Concussion isn't much of a movie, but it's a fascinating bellwether for where the National Football League currently stands on chronic traumatic encephalopathy (CTE), the degenerative brain disease associated with many of its former players. As it happens, the human brain isn't supposed to whip against the skull like a crash-test dummy. Blows to the head can have devastating long-term effects, including depression, memory loss and a turn toward erratic, aggressive behavior. It only takes one big hit to turn today's sports hero into tomorrow's case study.
By now, fans are familiar with the sick ritual of an average Sunday: A player gets knocked cold, lies prone on the field for a couple of seconds and stumbles off into parts unknown like the wayward penguin in Werner Herzog's Encounters at the End of the World. The announcers will say something glib like “He got his bell rung,” the team doctor will give him the once-over and soon enough, the athlete is back on the field, ready for further punishment. Concussion protocol has improved as awareness of CTE has increased—announcers now speak of bell-ringing in a more sober tone—but additional safety measures will not likely change the fundamental danger of football. We choose to dip our chips and live with the casualty rate.
The fight over Concussion has already turned into a Goliath-versus-Goliath tussle between Sony, the film's distributor, and the NFL, which controls its messaging as aggressively as its copyright claims. Back in September, an A1 New York Times story, drawn largely from a fretful series of leaked emails, suggested Sony and the film's writer-director, Peter Landesman (Parkland), would be the ones to blink first. But like many stories about films filed before their authors have seen them, the Times piece turned out to be speculative—that is, unless the NFL is comfortable being depicted as a heartless, underhanded, obfuscating cabal of corporate goons. (Then again, Luke Wilson's square-jawed mirthlessness as commissioner Roger Goodell is no match for the real thing.)

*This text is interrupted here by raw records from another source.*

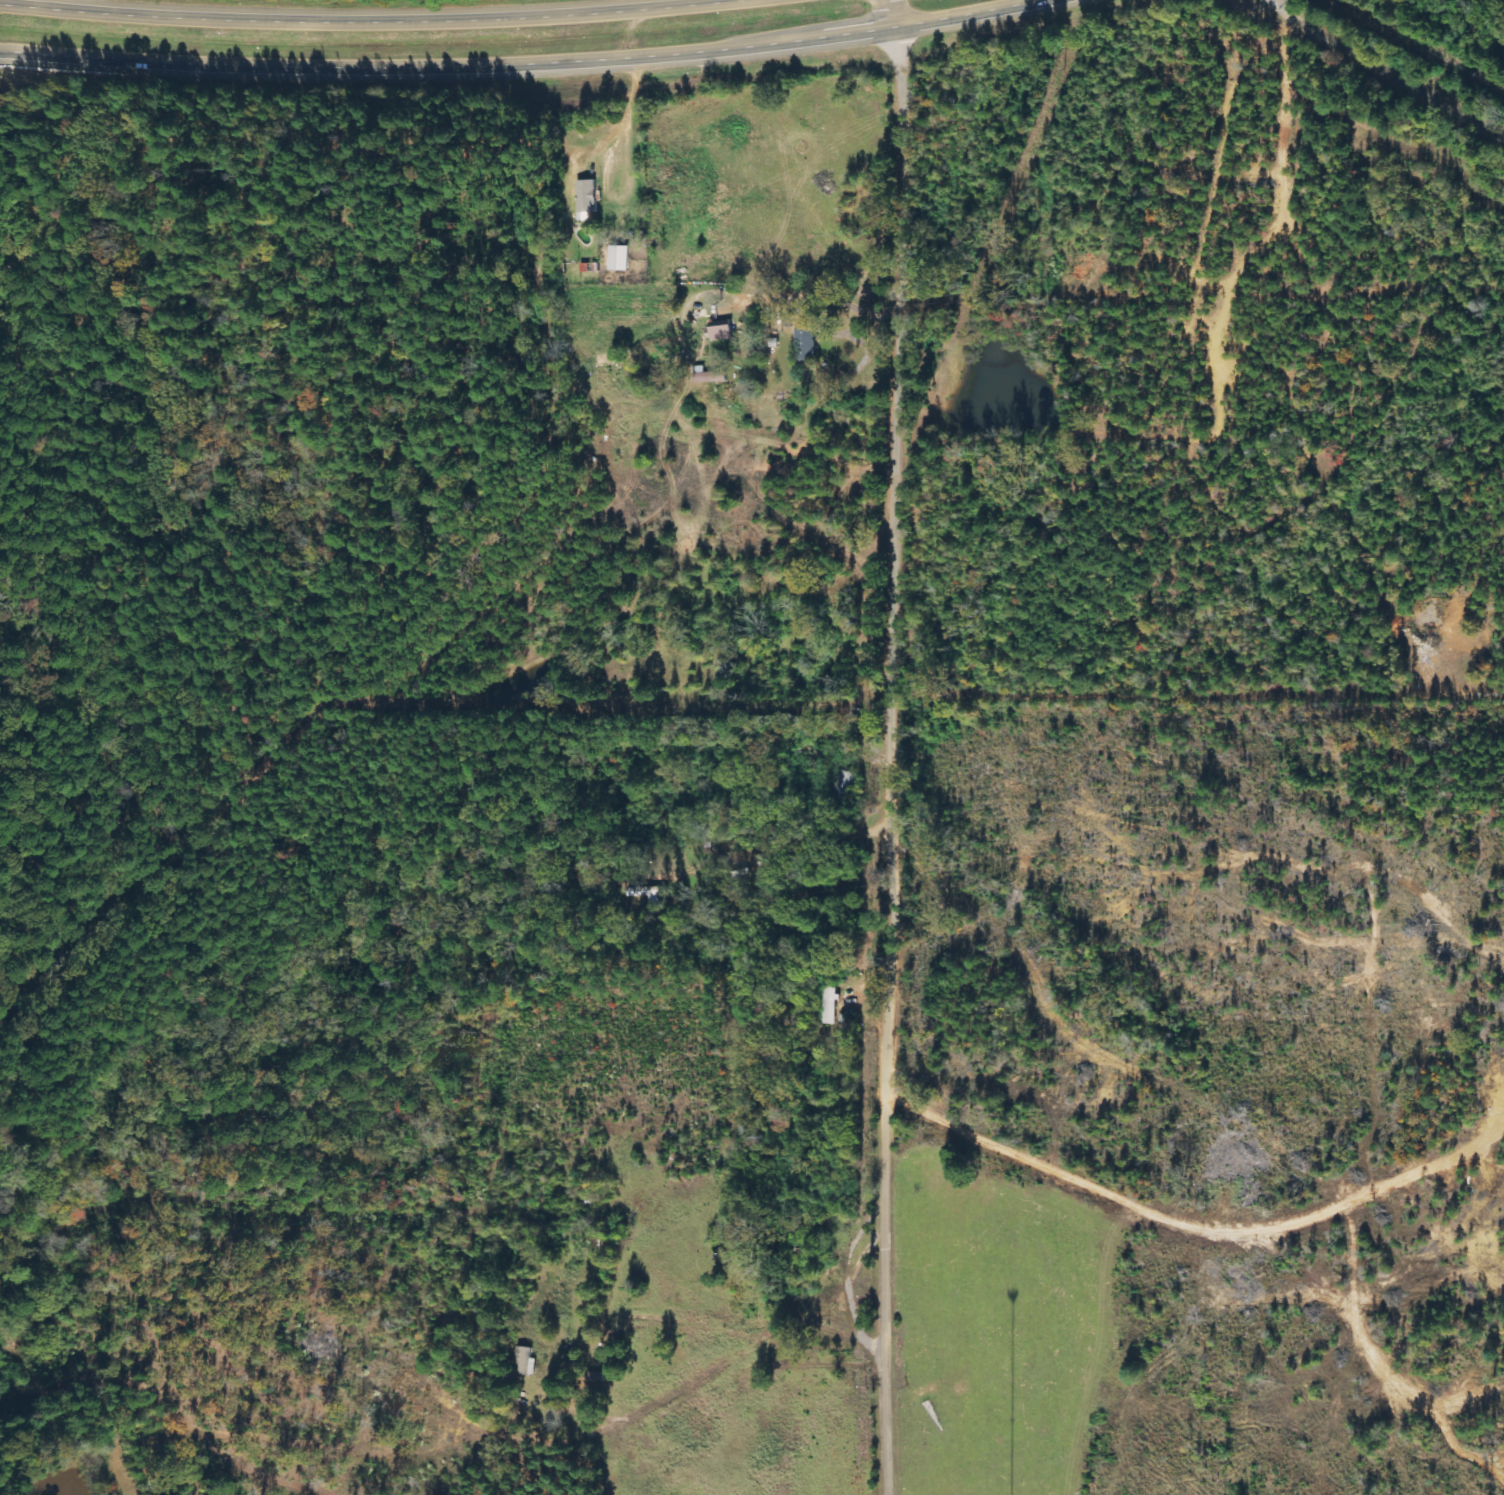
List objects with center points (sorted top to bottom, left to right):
road: (893, 13)
road: (366, 21)
road: (520, 62)
road: (1387, 71)
building: (590, 196)
building: (622, 258)
building: (725, 332)
building: (807, 344)
building: (607, 360)
building: (712, 376)
park: (245, 443)
road: (885, 760)
building: (645, 892)
building: (526, 1361)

Still, Concussion often feels softer than a lineman's belly. That has less to do with Landesman's willingness to confront the NFL than his inability to keep his eye on the ball. Much like The Insider, Michael Mann's jaundiced take on the tobacco industry, Landesman's film uses a real-life whistleblower to expose the evils of a multi-billion-dollar institution. Opening in 2002, Concussion follows Dr. Bennet Omalu (Will Smith), a Nigerian forensic pathologist who conducts autopsies in a Pittsburgh coroner's office by treating the dead as if they were living people, each with a story to tell. But the 50-year-old body of Mike Webster (David Morse), a former Hall-of-Fame center for the Pittsburgh Steelers, ain't talking. Webster's brain appears normal at autopsy, but his medical history prompts Omalu to order additional (and self-financed) testing on Webster's tissue matter, which reveals disturbing evidence of what Omalu would go on to identify as CTE in a medical journal in 2005.

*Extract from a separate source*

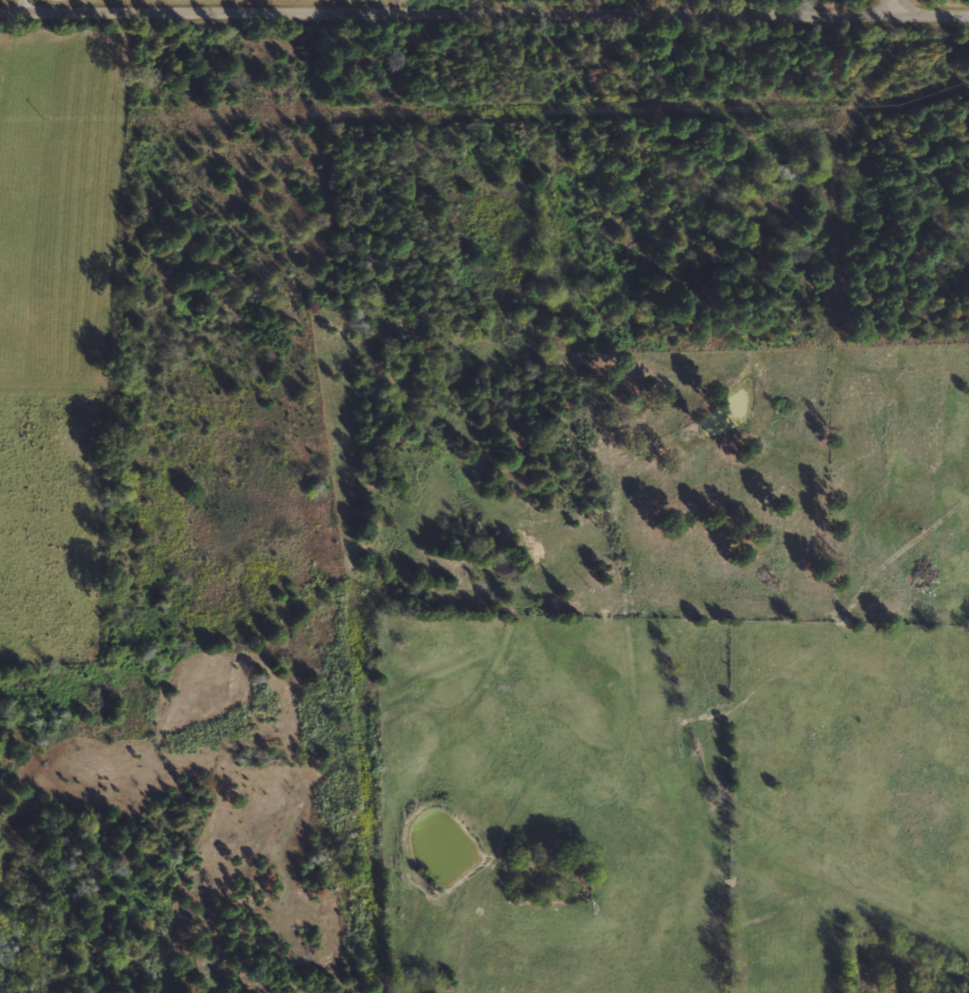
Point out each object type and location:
road: (26, 2)
road: (903, 6)
road: (484, 9)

Landesman, a former journalist, dutifully follows the breadcrumbs from case to case as Omalu accumulates findings from more dead athletes, gains a powerful ally in former Steelers team doctor Julian Bailes (Alec Baldwin) and comes under intense scrutiny from the league, the media and local sports crazies. Just getting all the facts straight is a lot for one movie to handle, to say nothing of offering a thorough look at the metastasizing implications for the culture and business of America's game. Telling the story through Omalu makes sense as an organizing principle, since the current fervor over CTE stems from his findings. And his status as an immigrant and a football agnostic complicates his agenda: He's at once unclouded in his objectives and an outsider, easily dismissed by the establishment.

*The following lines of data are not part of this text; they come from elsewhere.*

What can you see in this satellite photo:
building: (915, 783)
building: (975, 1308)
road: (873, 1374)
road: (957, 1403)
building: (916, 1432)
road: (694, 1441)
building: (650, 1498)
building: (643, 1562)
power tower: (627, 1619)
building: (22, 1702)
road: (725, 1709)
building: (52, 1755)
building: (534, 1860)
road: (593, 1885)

Concussion does the baseline work of sounding the alarm on CTE; the NFL won't feel good about the film and will likely tar it with the relentlessness of Scientology's attack on Going Clear. But the more expansive its argument gets, the less focused Landesman is on the task at hand. To put it in journalist's terms, Landesman has turned an exposé into a profile piece, which works well when the two go hand-in-glove, but considerably less so when he drifts into Omalu's personal life. A title as blunt as Concussion would seem to function as a narrative North Star, but scenes of Omalu's courtship with his wife Prema (a squandered Gugu Mbatha-Raw) consistently take the movie off-topic. Is this a film about brain trauma or a Will Smith vehicle? It can't be both.
There's a prevailing sense, too, that our understanding of the CTE problem is only in its infancy, despite the combined force of the NFL's PR spin and a fan base eager to walk it off. Concussion could be the Philadelphia of films about CTE, an earnest marker for where the mainstream stood before it grasped the magnitude of the problem. For now, though, it's one for the vault.
Concussion was written and directed by Peter Landesman, based on a GQ article by Jeanne Marie Laskas; and stars Will Smith, Alec Baldwin, Gugu Mbatha-Raw, Arliss Howard, Paul Reiser and Luke Wilson.